- Entre março de 2024 e abril de 2025, procuradorias estaduais recuperaram R$ 56 bilhões por meio do protesto extrajudicial de títulos.
- O volume de dívidas enviadas a cartórios cresceu 148%, passando de 8,2 milhões para 20,4 milhões.
- Estados como São Paulo, Maranhão, Piauí, Paraná, Alagoas, Amapá, Pernambuco e Espírito Santo lideram essa prática.
- As taxas de recuperação são de 22% para a União, 26% para os estados e 31% para os municípios, segundo o Instituto de Estudos de Protesto de Títulos do Brasil (IEPTB).
- A modernização da cobrança pública é vista como essencial para enfrentar a inadimplência e melhorar a arrecadação sem aumentar impostos.

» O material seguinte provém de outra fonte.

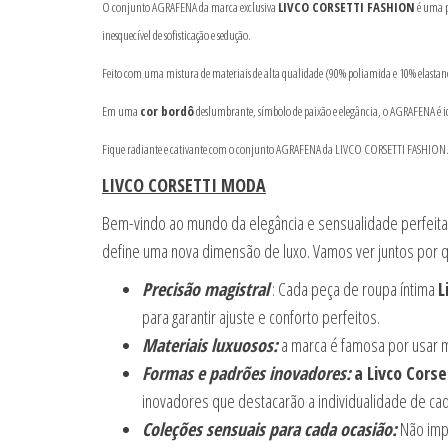
O conjunto AGRAFENA da marca exclusiva
LIVCO CORSETTI FASHION
é uma p
inesquecível de sofisticação e sedução.
Feito com uma mistura de materiais de alta qualidade (90% poliamida e 10% elastano
Em uma
cor bordô
deslumbrante, símbolo de paixão e elegância, o AGRAFENA é id
Fique radiante e cativante com o conjunto AGRAFENA da LIVCO CORSETTI FASHION. A c
LIVCO CORSETTI MODA
Bem-vindo ao mundo da elegância e sensualidade perfeit
define uma nova dimensão de luxo. Vamos ver juntos por q
Precisão magistral
: Cada peça de roupa íntima
L
para garantir ajuste e conforto perfeitos.
Materiais luxuosos:
a marca é famosa por usar m
Formas e padrões inovadores:
a Livco Corse
inovadores que destacarão a individualidade de ca
Coleções sensuais para cada ocasião:
Não impo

Em um cenário de restrição fiscal, procuradorias estaduais têm encontrado no protesto de títulos uma solução eficaz para aumentar a arrecadação sem elevar impostos. Entre março de 2024 e abril de 2025, foram recuperados R$ 56 bilhões por meio desse mecanismo, representando um crescimento de 148% no volume de dívidas enviadas a cartórios.
Estados como São Paulo, Maranhão, Piauí, Paraná, Alagoas, Amapá, Pernambuco e Espírito Santo estão na vanguarda dessa estratégia. O número de dívidas protestadas saltou de 8,2 milhões para 20,4 milhões em apenas um ano. As taxas de recuperação também se destacam: 22% para a União, 26% para os estados e 31% para os municípios, conforme dados do Instituto de Estudos de Protesto de Títulos do Brasil (IEPTB).
Eficácia do Protesto Extrajudicial
A prática do protesto extrajudicial tem se mostrado mais eficiente do que a via judicial na recuperação de tributos. Municípios como João Pessoa, Campina Grande, Nova Friburgo, Pirenópolis e Teresina já adotaram essa abordagem. André Gomes Netto, presidente do IEPTB, enfatiza que a modernização da cobrança pública é essencial. Ele afirma que não faz sentido deixar bilhões em aberto por falta de métodos eficazes de cobrança.
A crescente inadimplência e a necessidade de recursos têm levado os gestores públicos a explorar alternativas que não onerem ainda mais a população. O protesto de títulos surge, assim, como uma ferramenta legítima e eficiente para enfrentar os desafios fiscais atuais.